PROBLEM REQUIREMENTS
Collect all lines below with the string "wrist".

DATA SHOWN

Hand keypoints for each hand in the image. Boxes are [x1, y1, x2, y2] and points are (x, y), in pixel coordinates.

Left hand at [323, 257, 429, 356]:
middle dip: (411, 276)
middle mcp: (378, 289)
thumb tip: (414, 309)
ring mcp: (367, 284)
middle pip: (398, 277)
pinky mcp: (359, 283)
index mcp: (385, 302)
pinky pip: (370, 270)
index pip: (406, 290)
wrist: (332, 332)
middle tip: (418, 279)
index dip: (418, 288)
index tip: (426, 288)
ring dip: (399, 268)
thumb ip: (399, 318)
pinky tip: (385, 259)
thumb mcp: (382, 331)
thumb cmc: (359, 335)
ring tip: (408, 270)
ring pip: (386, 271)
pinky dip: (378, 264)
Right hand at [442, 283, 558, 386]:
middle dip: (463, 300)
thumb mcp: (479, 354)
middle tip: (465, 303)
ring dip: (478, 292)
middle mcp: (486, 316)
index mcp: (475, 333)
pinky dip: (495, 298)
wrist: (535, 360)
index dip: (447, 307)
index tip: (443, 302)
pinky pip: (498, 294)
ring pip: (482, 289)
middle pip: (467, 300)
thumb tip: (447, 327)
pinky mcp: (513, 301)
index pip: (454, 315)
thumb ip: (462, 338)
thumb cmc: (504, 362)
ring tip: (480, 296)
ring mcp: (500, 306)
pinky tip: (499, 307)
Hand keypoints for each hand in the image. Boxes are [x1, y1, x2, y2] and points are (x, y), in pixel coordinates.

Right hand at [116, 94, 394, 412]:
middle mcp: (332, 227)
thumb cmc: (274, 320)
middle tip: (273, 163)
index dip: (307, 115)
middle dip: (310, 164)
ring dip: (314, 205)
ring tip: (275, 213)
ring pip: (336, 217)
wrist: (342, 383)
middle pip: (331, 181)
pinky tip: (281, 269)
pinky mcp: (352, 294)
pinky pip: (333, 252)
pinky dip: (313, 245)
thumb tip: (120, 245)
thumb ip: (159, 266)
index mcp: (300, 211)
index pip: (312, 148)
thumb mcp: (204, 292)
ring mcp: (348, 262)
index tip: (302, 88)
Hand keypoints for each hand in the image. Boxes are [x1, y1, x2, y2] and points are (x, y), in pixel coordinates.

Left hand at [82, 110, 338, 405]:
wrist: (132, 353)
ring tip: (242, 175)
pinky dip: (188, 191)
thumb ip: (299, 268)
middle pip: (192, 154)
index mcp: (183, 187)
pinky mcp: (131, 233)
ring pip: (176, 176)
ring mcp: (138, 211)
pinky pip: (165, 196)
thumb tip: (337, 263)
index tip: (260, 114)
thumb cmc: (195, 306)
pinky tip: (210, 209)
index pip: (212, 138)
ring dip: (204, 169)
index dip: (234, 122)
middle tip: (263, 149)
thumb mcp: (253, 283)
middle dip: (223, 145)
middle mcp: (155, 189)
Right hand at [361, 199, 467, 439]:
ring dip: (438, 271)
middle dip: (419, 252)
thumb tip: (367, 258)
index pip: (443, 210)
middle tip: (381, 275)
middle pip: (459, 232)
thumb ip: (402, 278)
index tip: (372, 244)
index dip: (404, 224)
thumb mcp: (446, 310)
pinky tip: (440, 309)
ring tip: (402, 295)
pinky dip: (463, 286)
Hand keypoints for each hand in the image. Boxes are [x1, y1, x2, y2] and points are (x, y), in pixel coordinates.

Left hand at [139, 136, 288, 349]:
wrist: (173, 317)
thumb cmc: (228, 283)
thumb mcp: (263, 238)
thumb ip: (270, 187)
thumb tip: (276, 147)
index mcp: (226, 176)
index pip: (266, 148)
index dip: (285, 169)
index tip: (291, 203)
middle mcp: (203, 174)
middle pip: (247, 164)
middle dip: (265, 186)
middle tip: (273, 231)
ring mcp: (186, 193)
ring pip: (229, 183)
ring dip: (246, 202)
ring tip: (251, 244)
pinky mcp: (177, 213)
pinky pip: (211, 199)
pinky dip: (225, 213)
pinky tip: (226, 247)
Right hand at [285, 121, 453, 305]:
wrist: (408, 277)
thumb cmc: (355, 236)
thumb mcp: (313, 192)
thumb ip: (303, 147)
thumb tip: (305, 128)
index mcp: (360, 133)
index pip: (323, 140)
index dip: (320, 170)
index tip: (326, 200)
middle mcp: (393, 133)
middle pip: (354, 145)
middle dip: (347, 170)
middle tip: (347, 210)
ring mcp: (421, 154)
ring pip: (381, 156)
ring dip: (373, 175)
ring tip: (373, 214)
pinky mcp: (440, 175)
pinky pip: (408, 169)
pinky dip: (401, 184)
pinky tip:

TASK OUTPUT
wrist: (332, 332)
wrist: (535, 360)
wrist: (342, 383)
wrist: (132, 353)
wrist: (173, 317)
wrist: (408, 277)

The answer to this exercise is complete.